I had this question from a viewer of my Pluralsight course, Implementing the Reactive Manifesto with Azure and AWS, and thought I’d publish the response.
So why would you dual-run your cloud app by hosting it on Azure and AWS? Sounds like a lot of extra development and management overhead. Well the most compelling reasons are reliability and portability.
In 2012 I was working for a client who was making a big investment in the cloud, and at the end of the year we published their first external API for business partners. It was hosted in Azure and used some really nice features to route back into existing on-premise services.
We were able to publish a clean, simple API to partners, and hide away the underlying complexity of the internal services while still leveraging them to do all the work.
Two days after we went live, we were hit by the Azure SSL certificate expiry outage, and our API was unavailable for the best part of 3 days. Fortunately we had planned a gradual roll-out to partners, so the impact was minimal, but we’d been intending to ramp up quickly, and if the outage had happened a week or two later we would have been in a very bad place. Not least because our app could only run on Azure, we couldn’t package it up for another service without going back and reworking the code.
More recently AWS had an issue with a networking device in one of their data centres which caused an outage that took the best part of a day to resolve.
In both scenarios the SLAs are worthless, as you’ll get back a small percentage of your cloud expenditure, which is going to be negligible compared to your costs in dealing with the outage. And if your app is built specifically for AWS or Azure then if there’s an extended outage you can’t just deploy it onto a new set of kit from a different supplier.
And the chances are pretty good there will be another extended outage, both for Microsoft and for Amazon.

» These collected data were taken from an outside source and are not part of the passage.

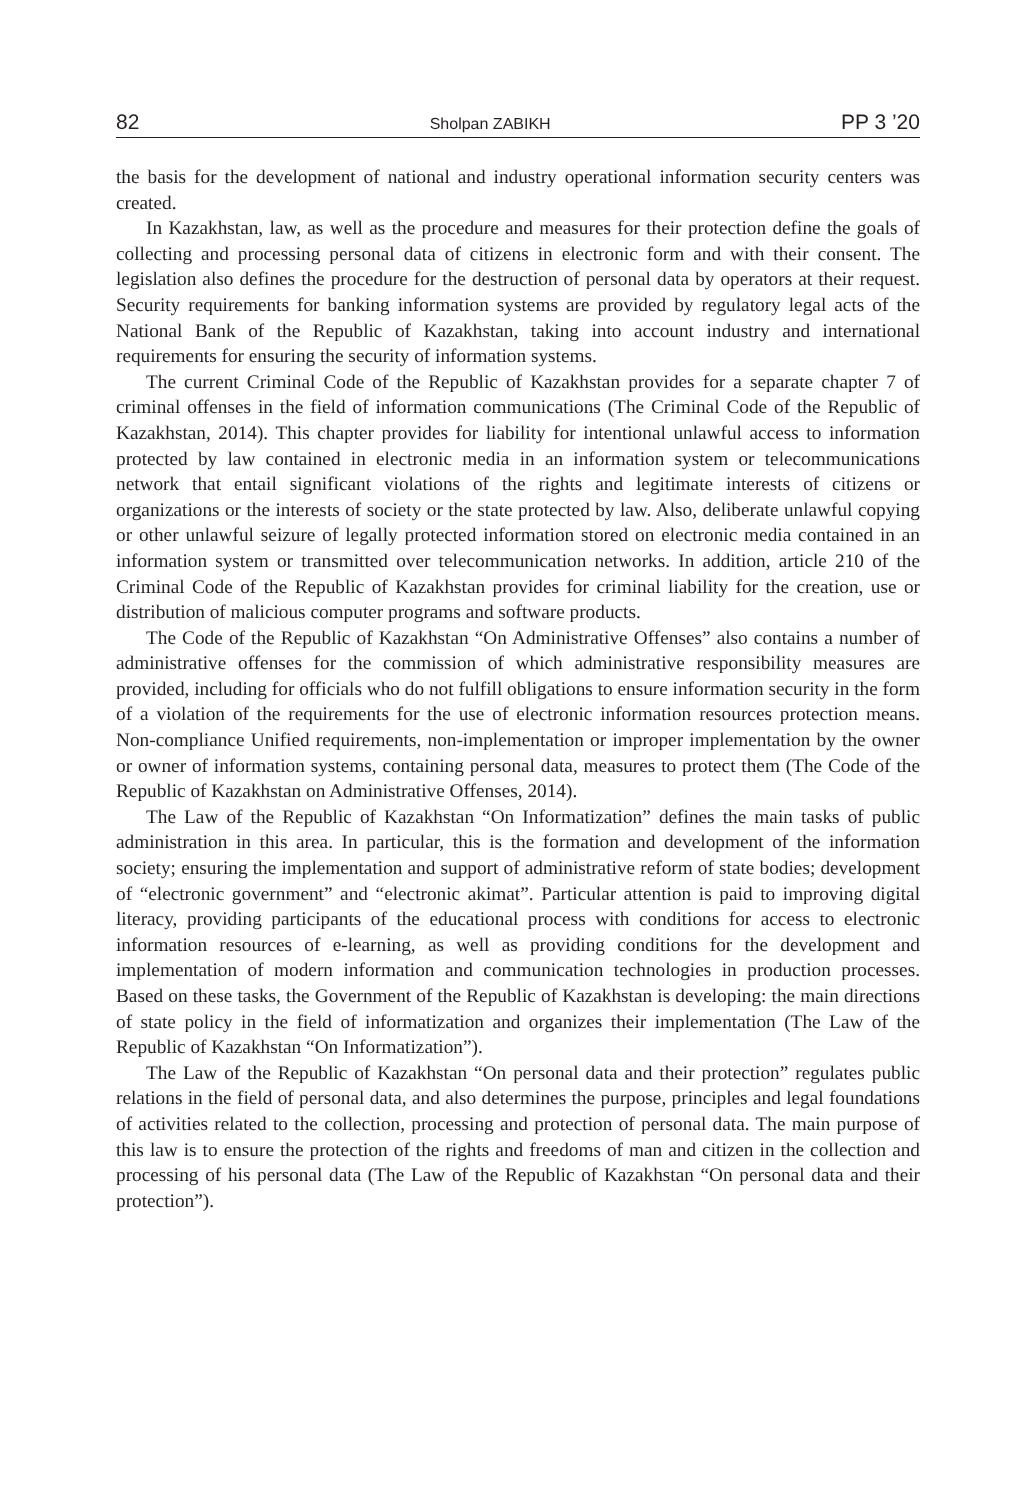82 Sholpan ZABIKH PP 3 ’20
the basis for the development of national and industry operational information security centers was created.
In Kazakhstan, law, as well as the procedure and measures for their protection define the goals of collecting and processing personal data of citizens in electronic form and with their consent. The legislation also defines the procedure for the destruction of personal data by operators at their request. Security requirements for banking information systems are provided by regulatory legal acts of the National Bank of the Republic of Kazakhstan, taking into account industry and international requirements for ensuring the security of information systems.
The current Criminal Code of the Republic of Kazakhstan provides for a separate chapter 7 of criminal offenses in the field of information communications (The Criminal Code of the Republic of Kazakhstan, 2014). This chapter provides for liability for intentional unlawful access to information protected by law contained in electronic media in an information system or telecommunications network that entail significant violations of the rights and legitimate interests of citizens or organizations or the interests of society or the state protected by law. Also, deliberate unlawful copying or other unlawful seizure of legally protected information stored on electronic media contained in an information system or transmitted over telecommunication networks. In addition, article 210 of the Criminal Code of the Republic of Kazakhstan provides for criminal liability for the creation, use or distribution of malicious computer programs and software products.
The Code of the Republic of Kazakhstan “On Administrative Offenses” also contains a number of administrative offenses for the commission of which administrative responsibility measures are provided, including for officials who do not fulfill obligations to ensure information security in the form of a violation of the requirements for the use of electronic information resources protection means. Non-compliance Unified requirements, non-implementation or improper implementation by the owner or owner of information systems, containing personal data, measures to protect them (The Code of the Republic of Kazakhstan on Administrative Offenses, 2014).
The Law of the Republic of Kazakhstan “On Informatization” defines the main tasks of public administration in this area. In particular, this is the formation and development of the information society; ensuring the implementation and support of administrative reform of state bodies; development of “electronic government” and “electronic akimat”. Particular attention is paid to improving digital literacy, providing participants of the educational process with conditions for access to electronic information resources of e-learning, as well as providing conditions for the development and implementation of modern information and communication technologies in production processes. Based on these tasks, the Government of the Republic of Kazakhstan is developing: the main directions of state policy in the field of informatization and organizes their implementation (The Law of the Republic of Kazakhstan “On Informatization”).
The Law of the Republic of Kazakhstan “On personal data and their protection” regulates public relations in the field of personal data, and also determines the purpose, principles and legal foundations of activities related to the collection, processing and protection of personal data. The main purpose of this law is to ensure the protection of the rights and freedoms of man and citizen in the collection and processing of his personal data (The Law of the Republic of Kazakhstan “On personal data and their protection”).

But the chances are small that it will happen to both at the same time.
So my basic guidance has been: ignore the SLAs, go for better uptime by using two clouds. As soon as you need to scale beyond a single instance, start by scaling out to another cloud. Then scale out to different data centres in both clouds. Then you’ve got dual-cloud, quadruple-datacentre redundancy, so any more scaling you need can be left to the clouds to auto-scale themselves.
By running in both clouds, you’ve made your app portable, so in the highly unlikely event that both AWS and Azure go down in multiple regions, you’ll have a deployment package which will let you spin up a new stack on yet another cloud, without having to rework your solution.